Recently, I received two “interesting” calls: one supposedly from the Internal Revenue Service (IRS) and the other from what they said was the Social Security Administration (SSA). If YOU receive any calls from either of these federal agencies, remember this: THE IRS AND SOCIAL SECURITIY ADMINISTRATION WILL NEVER, EVER CALL YOU!

Many of you have been dealing with the SSA as you’ve tried to apply for unemployment, while others admitted defeat and decided to retire. The IRS callers are arrogant and tell you that you owe them money. You are told that “you must pay now.”  Dealing with both or either agency is commonplace today, but they will NEVER call you.

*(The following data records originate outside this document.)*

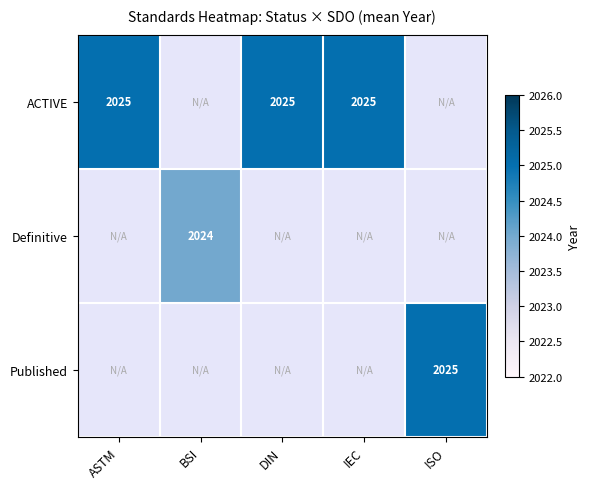

Between ISO and IEC, which is larger?

IEC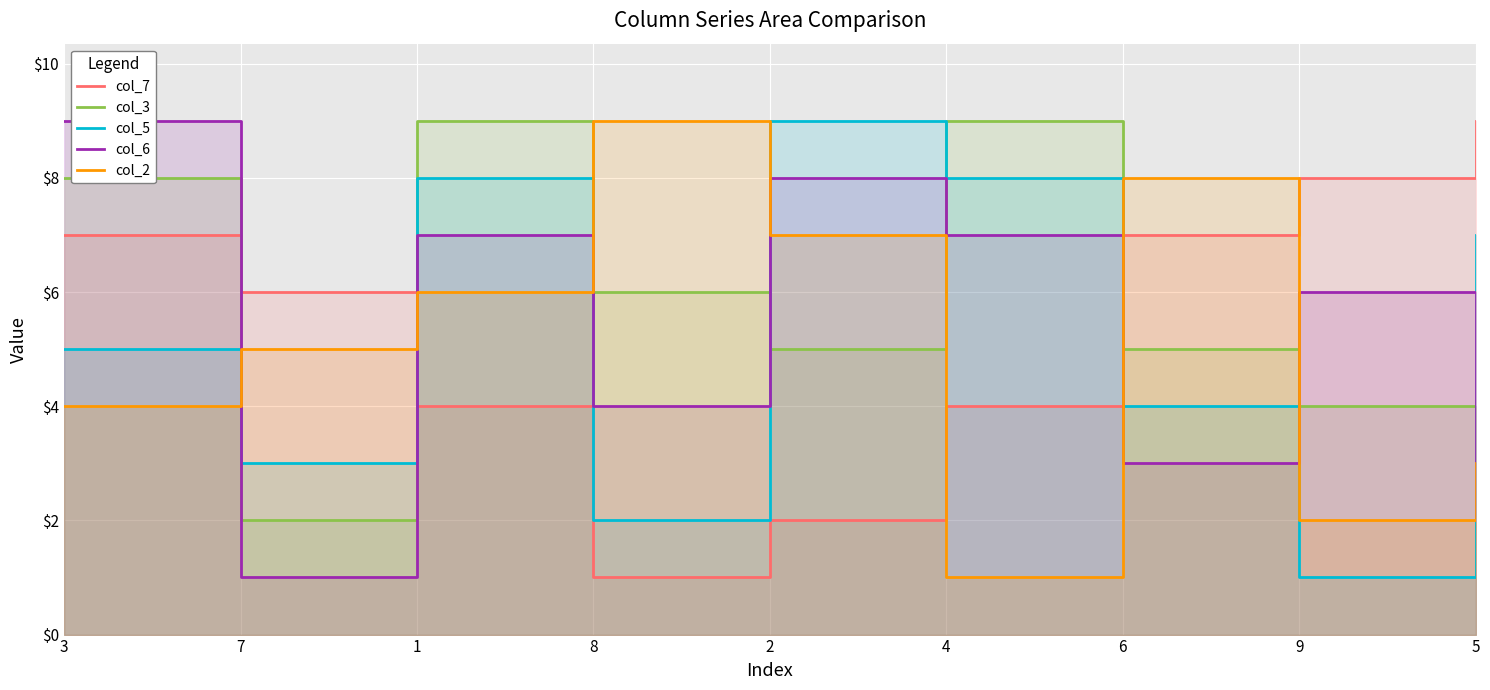

How many data points in col_7 are above 6?

4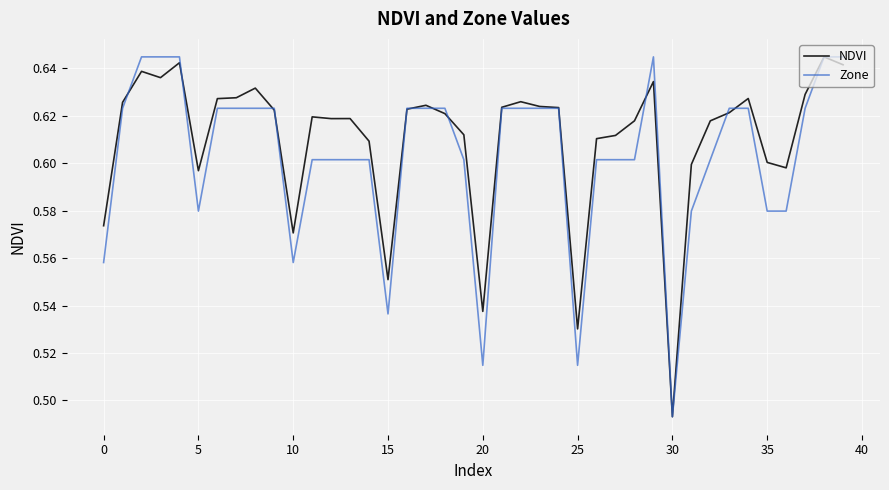

List the series in order of their overall mean, lowest first.

Zone, NDVI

The current coronavirus scam is scary. You get a phone call from someone stating they are a New York State Covid-19 tracker. They tell you that a friend with Covid-19 is being tracked and reported that you were in their presence about a week ago. For privacy reasons they “cannot give you your friend’s name.” Then they ask for your personal information to make “sure” they have the correct person. They ask for your name, address, and then the kicker, they must check your birth date and social security number.


In conjunction with the virus, fake charities are also scam-calling and fake Covid-19 vaccine centers are scam-calling – both in an attempt to steal your personal information.

I once received a real check for over $5,000, sent with an official letter and phone number. The scammer asked that I deposit the check in my account and only “wire” back half as his fee. Too good to be true? Oh yeah. Since the real check, with real routing and account numbers was from Indiana, it takes about a week before the bank finds out it was actually fake. When they do, you will have to pay your bank the amount of the check, plus you’ll lose the money you wired. If you get a scam-check, either give it to the FBI or destroy it.

There is also a Census Scam now. A scam artist pretends to be working for the Census Bureau and will try to collect your personal information, either by phone or by visiting your home.

Then we have the Grant Scams, whereby you pay a fee to get information about grants for free money. We have the lottery or sweepstakes scams where “you’ve won” a prize but must pay a fee to collect it. And then of course the old investment scam, where they offer you high returns without financial risk – boiler rooms aglow.

I helped a tailor friend last year who owned a store and asked for my help. The “Police” would call him, ask for donations “or else.” He gave money once, so they came back two months later. He gave them money twice, and again, they came back two months later. That is when I got involved. Now they leave him alone. Don’t fall for it.

There is a letter in this edition of the Taxi & Livery Times where a driver shares his passenger scam. We used to call them runners because after a long trip, they would run out of the cab where you couldn’t chase them. With today’s economic situation, it’s tougher than ever for many people. Drivers beware.

What exactly is the New York City Taxi & Limousine Commission (TLC) doing about this? Nothing! Apparently, nothing is what they are doing to initiate a rise in medallion values with more money for dedicated drivers.

The best advice I can give you is simple for the new year: DO NOT give anyone your personal information!